TEXT EXTRACT
------------------------
Re: Stream SQL and Dynamic tables

Hi Radu,

yes, the clean-up timeout would need to be defined somewhere.
I would actually prefer to do that within the query, because the clean-up
timeout affects the result and hence the semantics of the computed result.
This could look for instance as

SELECT a, sum(b)
FROM myTable
WHERE rowtime BETWEEN now() - INTERVAL '1' DAY AND now()
GROUP BY a;

In this query now() would always refer to the current time, i.e., the
current wall-clock time for processing time or the current watermark time
for event time.
The result of the query would be the grouped aggregate of the data received
in the last hour.
We can add syntactic sugar with built-in functions as for example:
last(rowtime, INTERVAL '1' DAY).

In addition we can also add a configuration parameter to the
TableEnvironment to control the clean-up timeout.

Cheers,
Fabian

2017-01-30 18:14 GMT+01:00 Radu Tudoran <[hidden email]>:

> Hi Fabian,
>
> Thanks for the clarifications. I have a follow up question: you say that
> operations are expected to be bounded in space and time (e.g., the
> optimizer will do a cleanup after a certain timeout period). - can I assume
> that this will imply that we will have at the level of the system a couple
> of parameters that hold these thresholds and potentially can be setup?
------------------------
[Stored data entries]
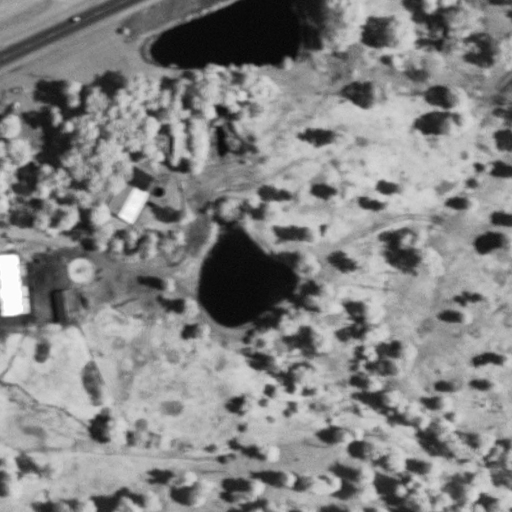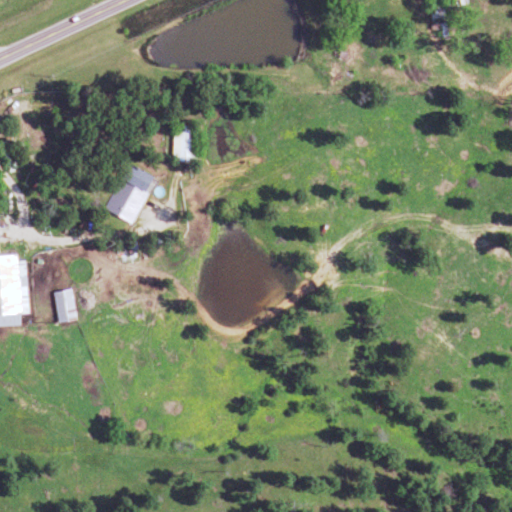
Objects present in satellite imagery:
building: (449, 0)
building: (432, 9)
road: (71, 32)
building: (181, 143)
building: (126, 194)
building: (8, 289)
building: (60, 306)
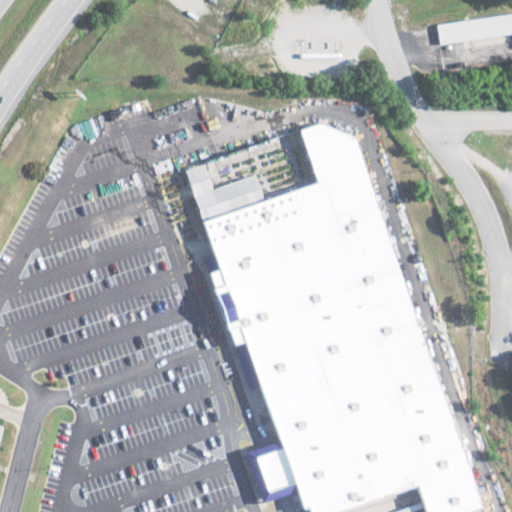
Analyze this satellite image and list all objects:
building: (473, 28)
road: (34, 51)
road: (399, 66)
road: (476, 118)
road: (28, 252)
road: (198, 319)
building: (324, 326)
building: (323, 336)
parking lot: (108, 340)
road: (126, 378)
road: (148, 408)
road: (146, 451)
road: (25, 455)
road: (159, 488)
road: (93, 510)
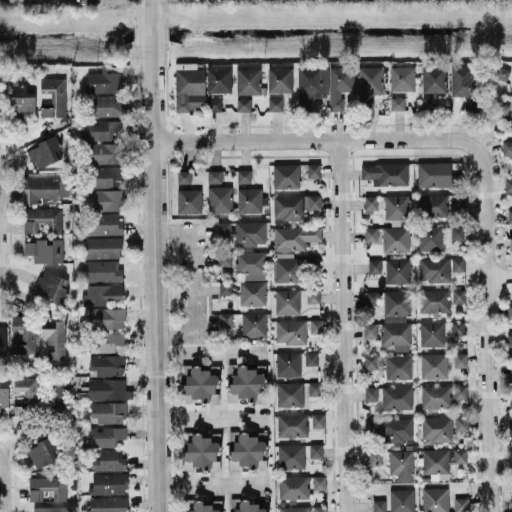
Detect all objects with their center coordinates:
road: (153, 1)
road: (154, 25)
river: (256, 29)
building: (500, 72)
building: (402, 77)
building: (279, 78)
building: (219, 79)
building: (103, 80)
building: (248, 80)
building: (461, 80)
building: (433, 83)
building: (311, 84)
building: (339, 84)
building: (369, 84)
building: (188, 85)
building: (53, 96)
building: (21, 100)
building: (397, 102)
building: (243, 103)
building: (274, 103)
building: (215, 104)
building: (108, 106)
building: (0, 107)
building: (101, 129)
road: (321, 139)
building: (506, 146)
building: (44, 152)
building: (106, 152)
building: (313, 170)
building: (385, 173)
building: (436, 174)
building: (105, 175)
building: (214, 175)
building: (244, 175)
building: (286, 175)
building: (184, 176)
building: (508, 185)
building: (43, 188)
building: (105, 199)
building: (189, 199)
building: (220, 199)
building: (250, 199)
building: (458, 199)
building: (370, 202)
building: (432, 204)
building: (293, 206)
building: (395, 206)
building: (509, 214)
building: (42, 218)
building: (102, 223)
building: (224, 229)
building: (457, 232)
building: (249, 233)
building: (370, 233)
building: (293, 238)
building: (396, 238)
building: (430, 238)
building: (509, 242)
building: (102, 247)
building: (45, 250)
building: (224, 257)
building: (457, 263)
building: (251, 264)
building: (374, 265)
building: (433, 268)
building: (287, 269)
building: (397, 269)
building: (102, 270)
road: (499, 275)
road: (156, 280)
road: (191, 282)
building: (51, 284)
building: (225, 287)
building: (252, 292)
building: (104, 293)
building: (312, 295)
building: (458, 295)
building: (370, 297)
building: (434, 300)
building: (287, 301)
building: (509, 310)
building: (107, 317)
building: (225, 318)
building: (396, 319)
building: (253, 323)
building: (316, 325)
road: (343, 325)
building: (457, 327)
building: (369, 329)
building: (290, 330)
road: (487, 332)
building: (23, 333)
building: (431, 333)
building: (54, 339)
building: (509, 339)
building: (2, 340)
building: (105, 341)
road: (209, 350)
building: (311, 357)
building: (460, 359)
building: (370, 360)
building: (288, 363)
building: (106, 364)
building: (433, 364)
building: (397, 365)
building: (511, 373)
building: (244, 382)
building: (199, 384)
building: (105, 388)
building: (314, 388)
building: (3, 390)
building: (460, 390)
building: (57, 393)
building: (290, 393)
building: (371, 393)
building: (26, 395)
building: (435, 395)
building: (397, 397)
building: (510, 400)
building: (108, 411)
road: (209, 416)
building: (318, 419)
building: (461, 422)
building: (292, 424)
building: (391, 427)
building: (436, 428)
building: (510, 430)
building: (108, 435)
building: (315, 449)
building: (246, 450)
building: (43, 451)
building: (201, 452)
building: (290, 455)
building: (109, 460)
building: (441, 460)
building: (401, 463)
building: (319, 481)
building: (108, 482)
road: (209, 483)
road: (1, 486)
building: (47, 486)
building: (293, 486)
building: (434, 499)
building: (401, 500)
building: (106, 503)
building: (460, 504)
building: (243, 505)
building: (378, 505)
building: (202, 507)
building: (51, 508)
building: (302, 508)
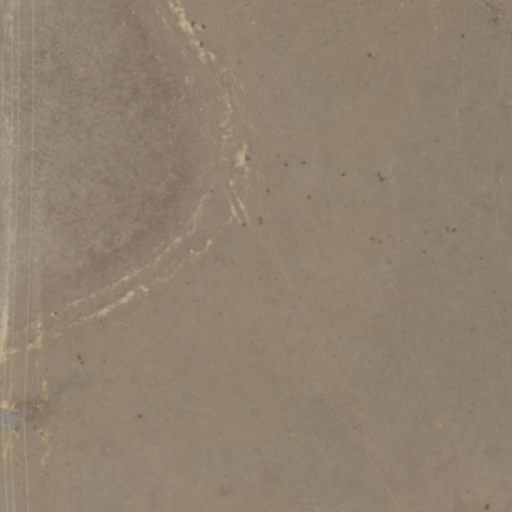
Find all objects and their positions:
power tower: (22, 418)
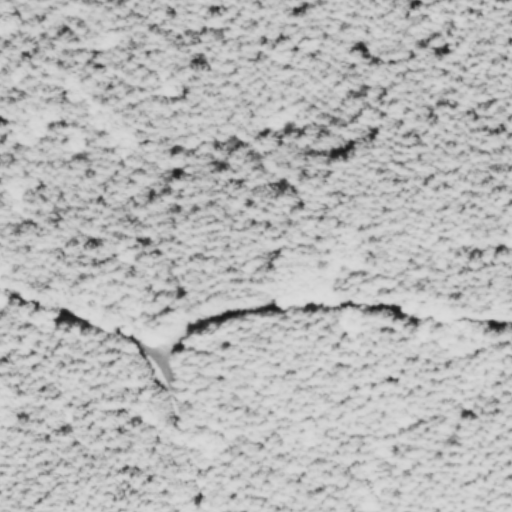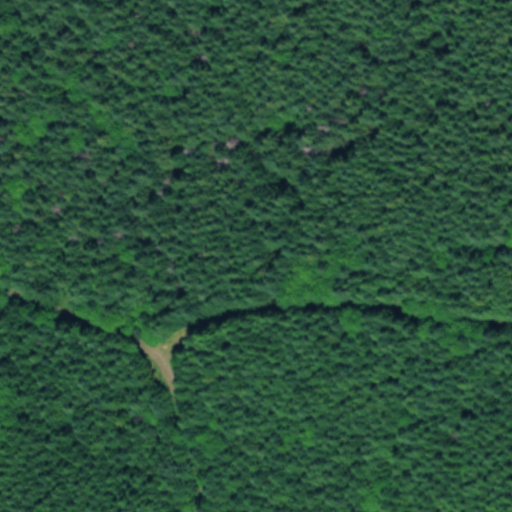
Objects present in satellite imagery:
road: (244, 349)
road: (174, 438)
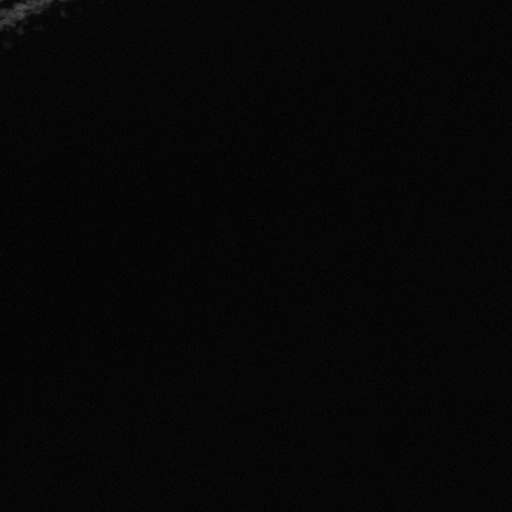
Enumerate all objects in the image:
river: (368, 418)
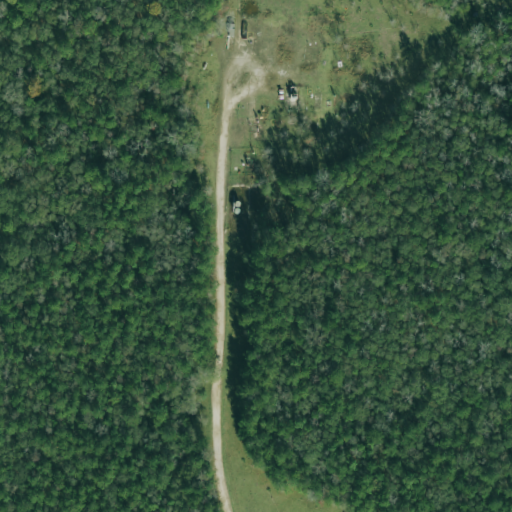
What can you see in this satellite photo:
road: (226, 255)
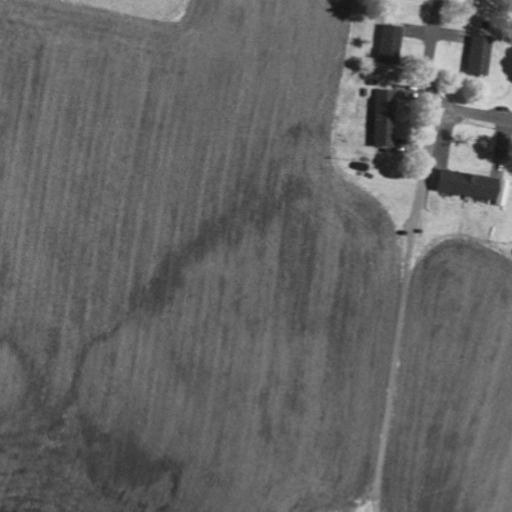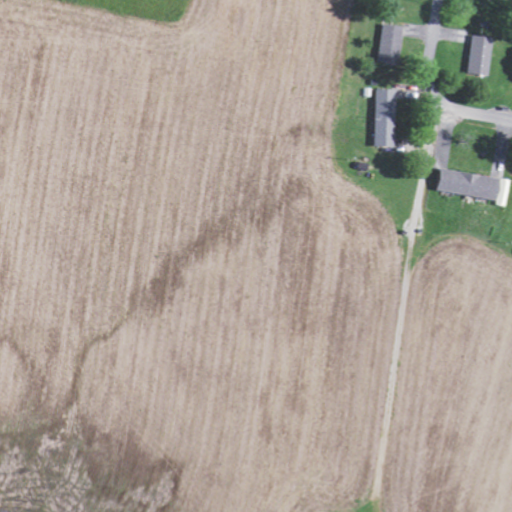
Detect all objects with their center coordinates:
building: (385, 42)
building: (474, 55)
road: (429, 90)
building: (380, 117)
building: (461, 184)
------------------------
PROBLEMS TO SOLVE
**a.** Output the part of the stream SQL message starting with "GROUP BY a;" and going on through "INTERVAL '1' DAY).".
**b.** Decide whether each statement agrees with the stream SQL message, giving yes or no along with the words from the message that settle it: (i) The writer would rather set the clean-up timeout within the query. (ii) For processing time, now() refers to the current watermark time. (iii) A configuration parameter could be added to the TableEnvironment to control the clean-up timeout.
The records have nothing to do with the text.

RESPONSES FOR EACH TASK
**a.**
GROUP BY a;

In this query now() would always refer to the current time, i.e., the
current wall-clock time for processing time or the current watermark time
for event time.
The result of the query would be the grouped aggregate of the data received
in the last hour.
We can add syntactic sugar with built-in functions as for example:
last(rowtime, INTERVAL '1' DAY).

**b.**
(i) Yes: "I would actually prefer to do that within the query"
(ii) No: "the current wall-clock time for processing time or the current watermark time for event time"
(iii) Yes: "we can also add a configuration parameter to the TableEnvironment to control the clean-up timeout"